■ **Exercices**
1. Dans le texte sur le conseil de classe, pourquoi tout le monde remercie-t-il intérieurement la personne qui s'est lancée avant les autres ? Répondez en une à trois phrases.
2. Écrivez la suite du texte sur le conseil de classe, à partir de la phrase « Des gens mangent à 17 h 30 en Suède. »

■ **Extrait du texte**
Je me rends compte de la vacuité de cette phrase avant de finir de la prononcer. Il est 17 h 00. J’entends tout autour de moi les bruissements de papiers qu’on triture, les grincements de dents qu’un cocaïnomane ne renierait pas. Nombreux sont ceux qui attendent que l’un d’entre nous la prononce. La phrase libératrice. Une des ritournelles des conseils de classe.

« On se dépêche, j’ai mes enfants à aller chercher à 17 h 30 »

Et là. Ce murmure d’apaisement. On est propulsé quelques instants après un coït. Des sourires. De la gratitude. Quelqu’un s’était lancé avant les autres et tous intérieurement le remerciaient. Oublié les chiens à l’urètre délicat, cette vieille tante à qui il fallait donner le goûter, cette visite hebdomadaire chez le gynécologue qui je cite « tombait mal, mais tu sais un rendez-vous chez un spécialiste c’est très dur à placer ». Nous allions sortir tôt. Enfin 17 h 30. Le début de la nuit en somme. Des gens mangent à 17 h 30 en Suède.

■ **Données**

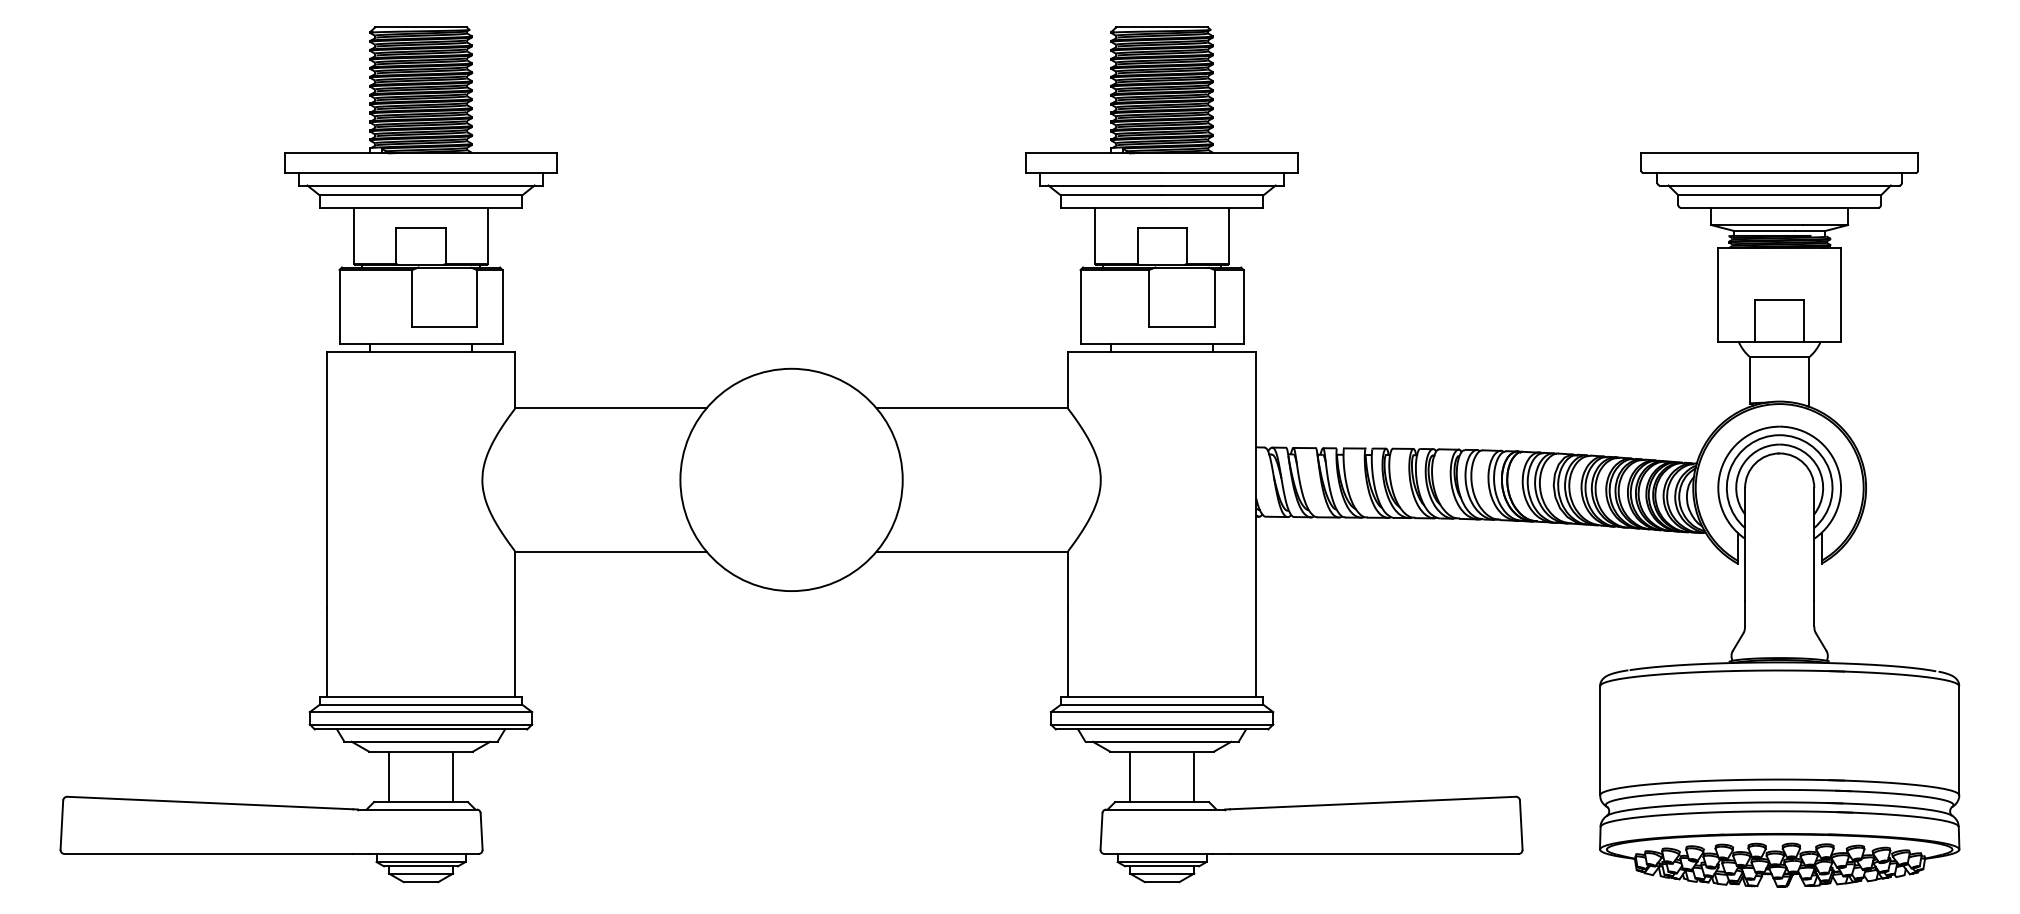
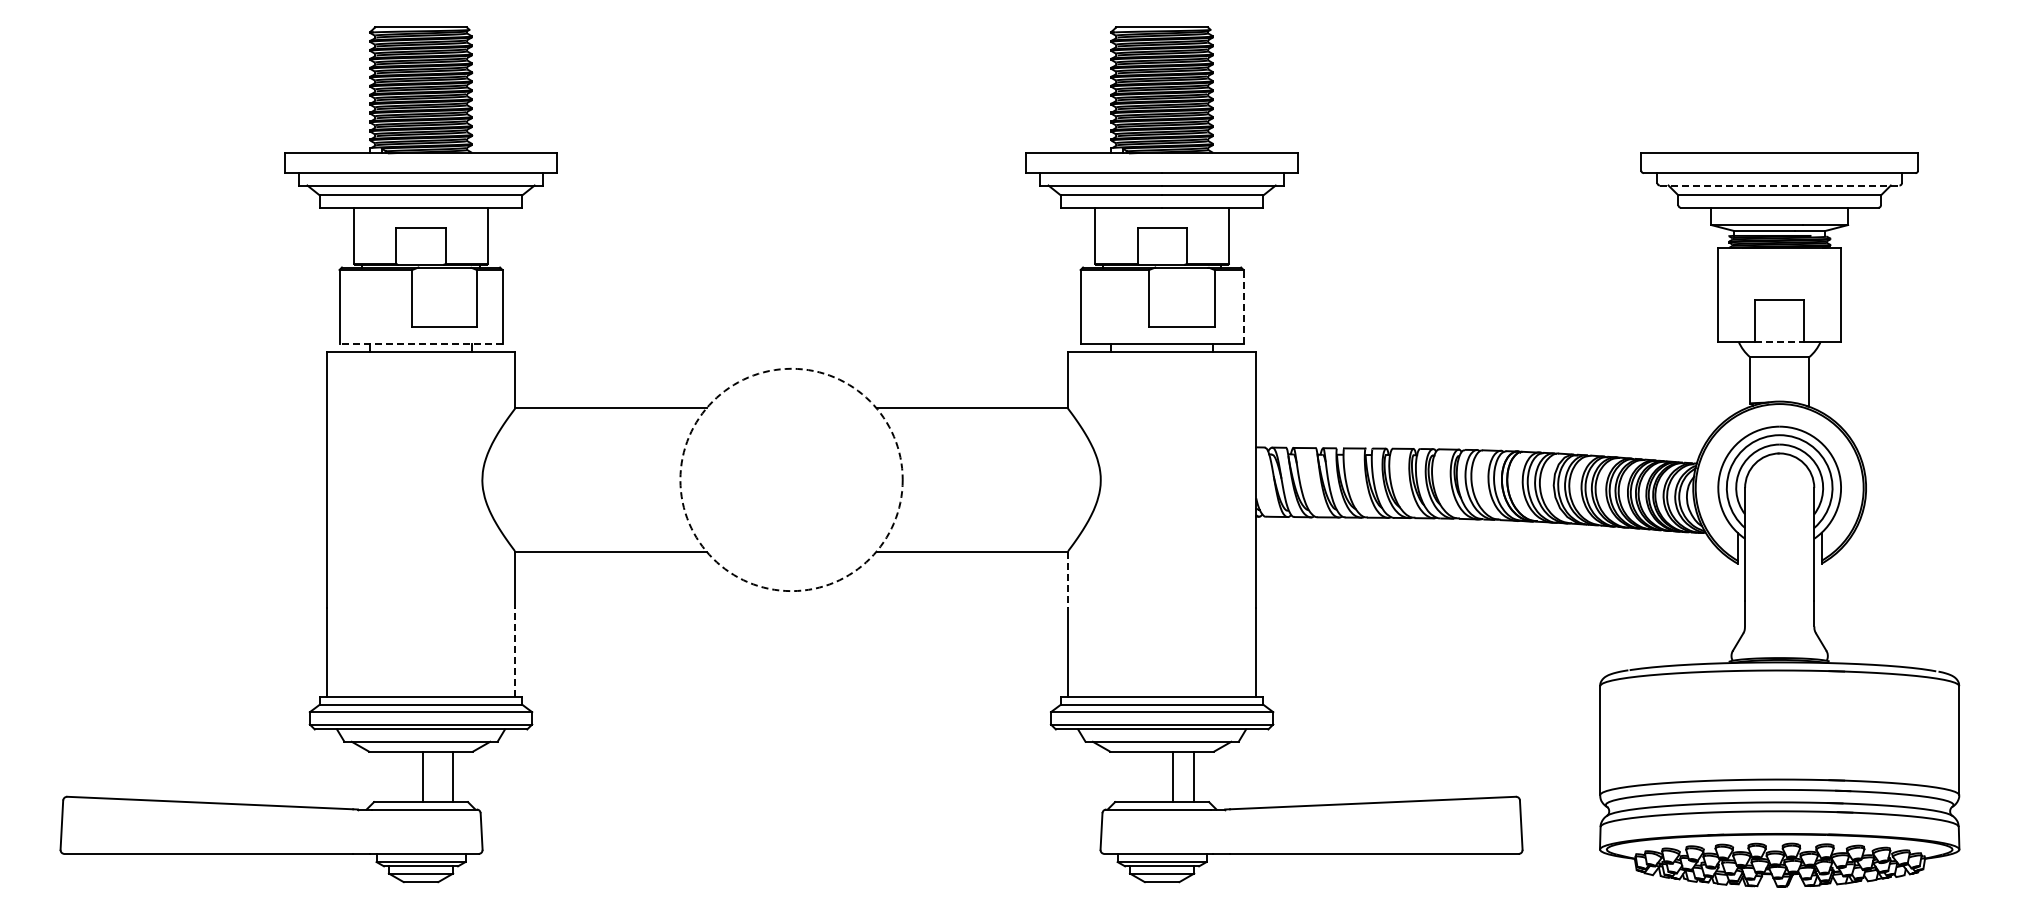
line at (1779, 185): solid -> dashed
line at (1243, 306): solid -> dashed
line at (1780, 341): solid -> dashed
line at (421, 343): solid -> dashed
circle at (791, 479): solid -> dashed
line at (1068, 580): solid -> dashed
line at (514, 652): solid -> dashed
line at (388, 776) position: (388, 776) -> (422, 776)
line at (1130, 776) position: (1130, 776) -> (1173, 776)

■ **Corrigé**
1. Cette personne a prononcé la phrase « On se dépêche, j'ai mes enfants à aller chercher à 17 h 30 », la phrase libératrice que beaucoup attendaient qu'on dise. Grâce à elle, tout le monde allait sortir tôt.

2.
Je fais rapidement le calcul. 25 élèves dans la classe. 30 minutes. Ça fait moins d’une minute par élève. Evidemment je pourrais demander au prof de maths mais il semble tellement absorbé par sa partie de clash of clans que ça le mettrait de mauvaise humeur. Et notre prof de maths de mauvaise humeur, c’est à coup sûr le risque de le voir discourir plus encore que d’habitude. En effet, quand il prenait la parole ; il se sentait toujours obligé de resituer les faits. Chaque début de phrase voyait en vous résonner le « previously, on … » des séries américaines. Rapidement les collègues avaient compris qu’il ne fallait pas le contredire, ni même à vrai dire le regarder dans les yeux, ce qui pourrait lui faire croire en un quelconque signe d’approbation de notre part.

« Ça va faire un peu juste tout de même… ». Je tente le tout pour le tout. Mais je sais qu’un report est rare, quasi chimérique. On me répond alors que la classe fonctionne bien et que ce n’est que le conseil de classe du premier semestre. C’est vrai. Il y a aussi le deuxième semestre. On se rattrapera sur celui-là. Enfin si on est mieux placé sur la ligne de départ.

Ou comme le dossier post bac se vit comme une course de grand prix. Merde. Sortie de route.

On demande de faire entrer les délégués. Je vois la prof d’EPS et de PSE (je note que l’échange de lettres peut aussi interférer sur l’échange de compétences) demander en chuchotant qui est Elodie B.
« Ah oui, la grosse-là qui s’habille moulant. Impossible de lui faire faire quoi que ce soit sur le terrain ! » Rires. « Je te dis pas quand je vais aborder l’alimentation en PSE ». Rires gras sans glucides.

Réflexions pédagogiques

Je me rends compte à quel point il est possible de forcer le trait, de caricaturer l’enseignant. Mais à quel point la réalité peut parfois dépasser toute tentative d’écriture fictionnelle.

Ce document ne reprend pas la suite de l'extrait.